We might think in chats the full stop sign were needed less than in written texts, as the end of a sentence may coincide with the end of a statement, sufficiently defined by the "send" button.
The ellipsis ("...") instead could, as a means for being fast and allusive, when communicating within a social group, be more frequent.
First try: looking for tweets with full stops
Searching tweets with full stops, we might get a first impression of the distribution of punctuation marks. I submitted tweet researches (22-28/10 2022, n =1000) in German, in Italian, and in Polish
German
From the general feature frequency table,
textstat_frequency(matrix, n=20)
feature frequency docfreq
. 783 427
Does this mean that among 1000 tweets searched with keyword = ".", only 427 documents really contain the mark? Something strange is happening here, in the punctuation signs count (see below, "technically").
At least, as a result, we clearly see: the full stop sign is still there. by far not all the "."s are absorbed by "...".
The rest of the table gives an impression of the situation. Nearly a fourth of the "." tweets are making use of the ellipsis sign as well, usually once in a single tweet.
, 568 354
: 502 412
rt 350 350
… 227 225
In Italian, full stops are less frequent, and so are "...", although the relation "."/"..." is quite similar (783/227 = 3.45 against 537/195 = 2.75).
. 537 281
: 431 375
, 345 220
… 195 183
! 121 77
In Polish, we have less full stops (500) than colons (555), while
“…” does not appear among the first twelve.
Obviously, having looked for tweets with ".", we do not get a view on the real frequency of full stops in tweets.

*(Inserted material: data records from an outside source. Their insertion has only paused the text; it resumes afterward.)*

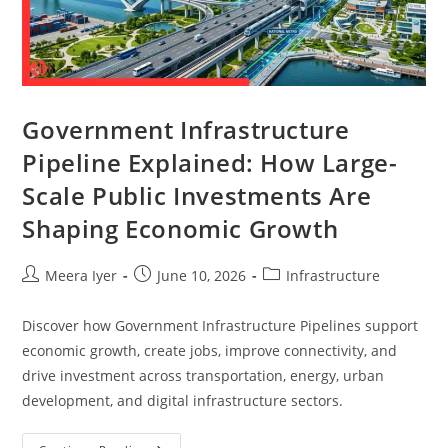
Government Infrastructure
Pipeline Explained: How Large-
Scale Public Investments Are
Shaping Economic Growth
Meera Iyer
June 10, 2026
Infrastructure
Discover how Government Infrastructure Pipelines support
economic growth, create jobs, improve connectivity, and
drive investment across transportation, energy, urban
development, and digital infrastructure sectors.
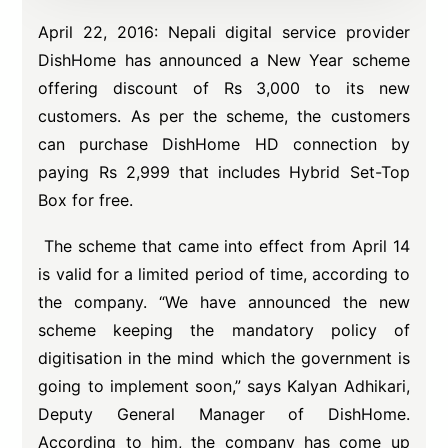
April 22, 2016: Nepali digital service provider
DishHome has announced a New Year scheme
offering discount of Rs 3,000 to its new
customers. As per the scheme, the customers
can purchase DishHome HD connection by
paying Rs 2,999 that includes Hybrid Set-Top
Box for free.
The scheme that came into effect from April 14
is valid for a limited period of time, according to
the company. “We have announced the new
scheme keeping the mandatory policy of
digitisation in the mind which the government is
going to implement soon,” says Kalyan Adhikari,
Deputy General Manager of DishHome.
According to him, the company has come up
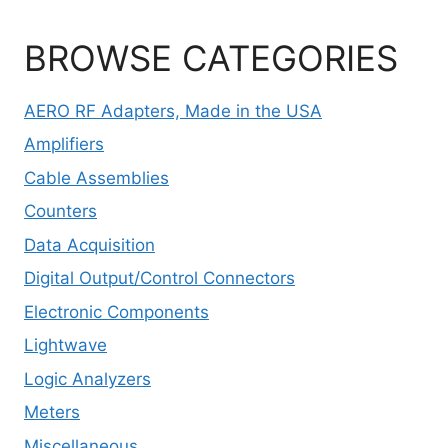
BROWSE CATEGORIES
AERO RF Adapters, Made in the USA
Amplifiers
Cable Assemblies
Counters
Data Acquisition
Digital Output/Control Connectors
Electronic Components
Lightwave
Logic Analyzers
Meters
Miscellaneous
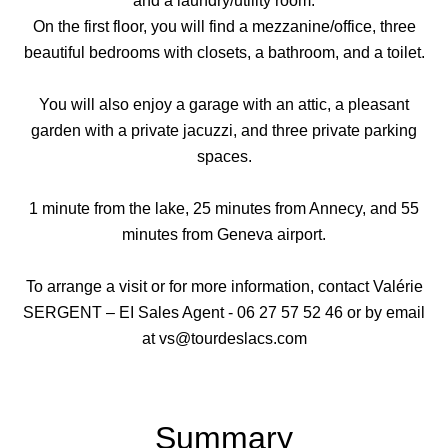
and a laundry/utility room.
On the first floor, you will find a mezzanine/office, three
beautiful bedrooms with closets, a bathroom, and a toilet.
You will also enjoy a garage with an attic, a pleasant
garden with a private jacuzzi, and three private parking
spaces.
1 minute from the lake, 25 minutes from Annecy, and 55
minutes from Geneva airport.
To arrange a visit or for more information, contact Valérie
SERGENT – EI Sales Agent - 06 27 57 52 46 or by email
at vs@tourdeslacs.com
Summary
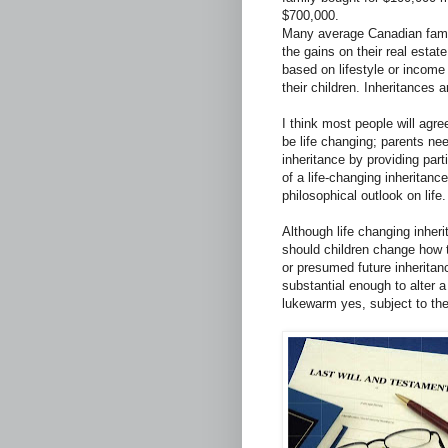
$700,000.
Many average Canadian famili
the gains on their real esta
based on lifestyle or income 
their children. Inheritances a
I think most people will agree
be life changing; parents ne
inheritance by providing part
of a life-changing inheritanc
philosophical outlook on life.
Although life changing inherit
should children change how t
or presumed future inheritanc
substantial enough to alter a 
lukewarm yes, subject to the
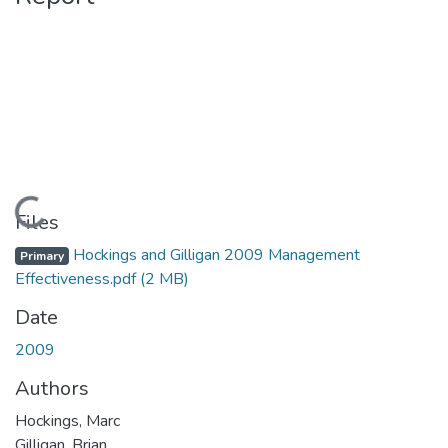
Loading...
Files
Hockings and Gilligan 2009 Management
Primary
Effectiveness.pdf
(2 MB)
Date
2009
Authors
Hockings, Marc
Gilligan, Brian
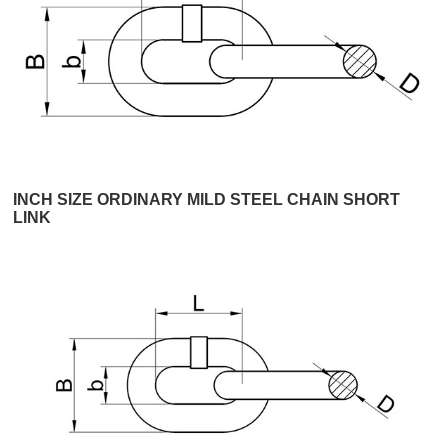
INCH SIZE ORDINARY MILD STEEL CHAIN SHORT
LINK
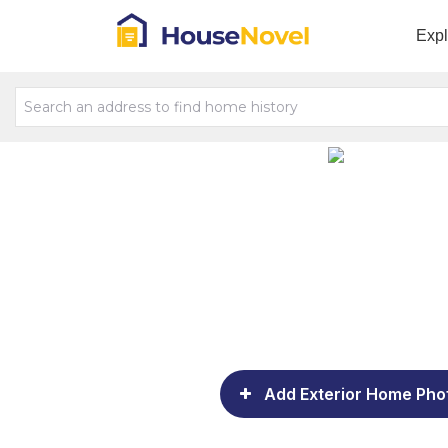
Exp
Add Exterior Home Pho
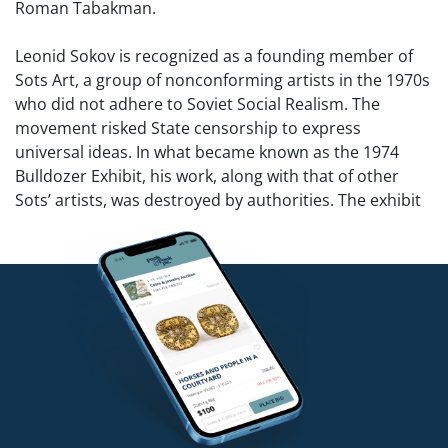
Roman Tabakman.
Leonid Sokov is recognized as a founding member of
Sots Art, a group of nonconforming artists in the 1970s
who did not adhere to Soviet Social Realism. The
movement risked State censorship to express
universal ideas. In what became known as the 1974
Bulldozer Exhibit, his work, along with that of other
Sots’ artists, was destroyed by authorities. The exhibit
was the first major challenge to the Soviet regime’s
attempt to prevent free expression and modern
influences in art from disseminating. Alex Rosenberg
wrote, “The Soviets failed to understand that these
artists were not negating or rejecting Russian values or
socialism, but were attempting to express them in a
more open and worldly manner incorporating the
universal precepts of modernism.”
Sots Art satirized the volume of ideology produced by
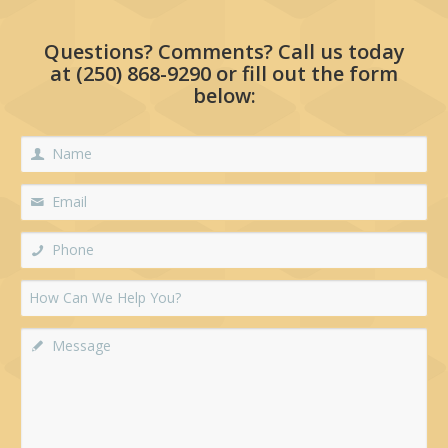
Questions? Comments? Call us today
at
(250) 868-9290
or fill out the form
below:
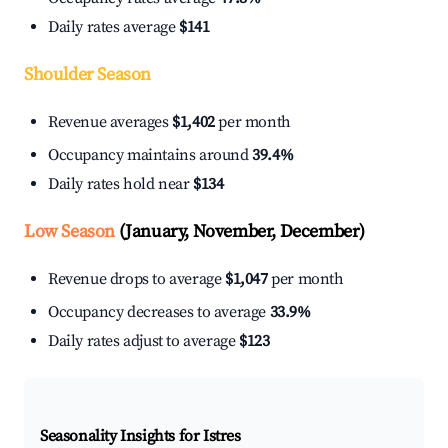
Daily rates average
$141
Shoulder Season
Revenue averages
$1,402
per month
Occupancy maintains around
39.4%
Daily rates hold near
$134
Low Season
(January, November, December)
Revenue drops to average
$1,047
per month
Occupancy decreases to average
33.9%
Daily rates adjust to average
$123
Seasonality Insights for Istres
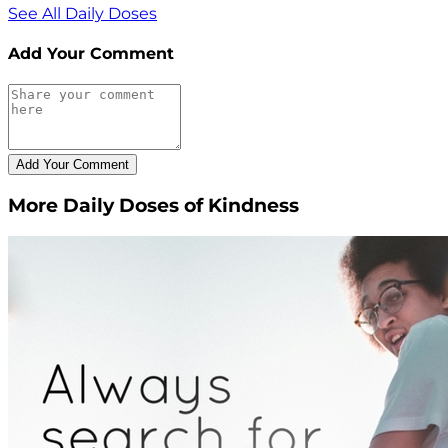
See All Daily Doses
Add Your Comment
More Daily Doses of Kindness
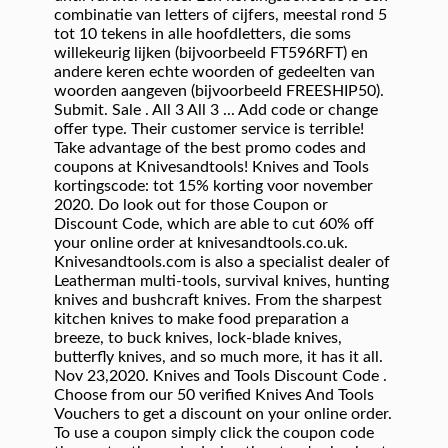
combinatie van letters of cijfers, meestal rond 5
tot 10 tekens in alle hoofdletters, die soms
willekeurig lijken (bijvoorbeeld FT596RFT) en
andere keren echte woorden of gedeelten van
woorden aangeven (bijvoorbeeld FREESHIP50).
Submit. Sale . All 3 All 3 ... Add code or change
offer type. Their customer service is terrible!
Take advantage of the best promo codes and
coupons at Knivesandtools! Knives and Tools
kortingscode: tot 15% korting voor november
2020. Do look out for those Coupon or
Discount Code, which are able to cut 60% off
your online order at knivesandtools.co.uk.
Knivesandtools.com is also a specialist dealer of
Leatherman multi-tools, survival knives, hunting
knives and bushcraft knives. From the sharpest
kitchen knives to make food preparation a
breeze, to buck knives, lock-blade knives,
butterfly knives, and so much more, it has it all.
Nov 23,2020. Knives and Tools Discount Code .
Choose from our 50 verified Knives And Tools
Vouchers to get a discount on your online order.
To use a coupon simply click the coupon code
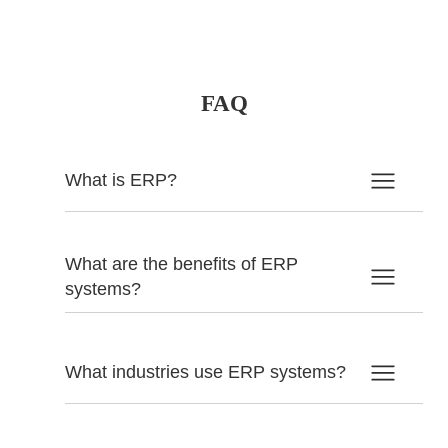
FAQ
What is ERP?
What are the benefits of ERP
systems?
What industries use ERP systems?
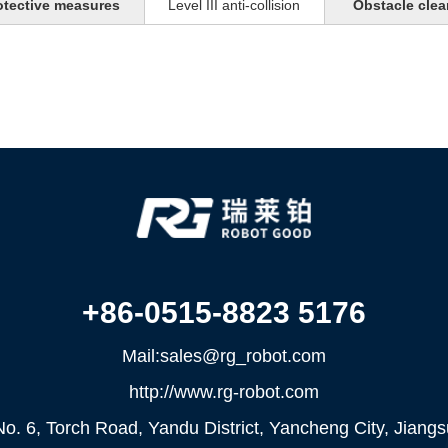
otective measures
Level III anti-collision
Obstacle clea
+86-0515-8823 5176
Mail:sales@rg_robot.com
http://www.rg-robot.com
o. 6, Torch Road, Yandu District, Yancheng City, Jiang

A little surprise, though, could be seen when considering skipgrams (4, 2:4).
In German, the most frequent ones are
1 \U{01faf6} \U{01faf6} \U{01faf6} \U{01faf6}
2 🌹 🌹 🌻 🌻
In Italian, the first one is
! 👏 👏 👏 194
And in Polish, we see
🌱 ✨ 💚 ✨
The scene is dominated by emojis. In the Italian result, it may even seem the exclamation mark was soaked up by emojis, becoming an emoji by itself.
For further investigation, I will not use R, but Python, because I prefer controlling directly what we are counting.
Technically
Search command
fund <- search_tweets(".", n=1000, retryonratelimit = TRUE, include_rts=TRUE, lang="de")
Punctuation mark count
keeping <- c(".","...",",","!","?",":","-",";")
nmatrix <- tokens_select(fund_toks, keeping, selection = "keep")
schau <- dfm(nmatrix)
textstat_frequency(schau)
kwic search
kontext1 <- kwic(fund_toks, ".", valuetype = "glob", window = 10)
kontext2 <- kwic(fund_toks, pattern= ":", window=10)
kontext3 <- kwic(fund_toks), pattern="...", window=10)
The last command does not give any results, as I have posted on stackoverflow, without getting response.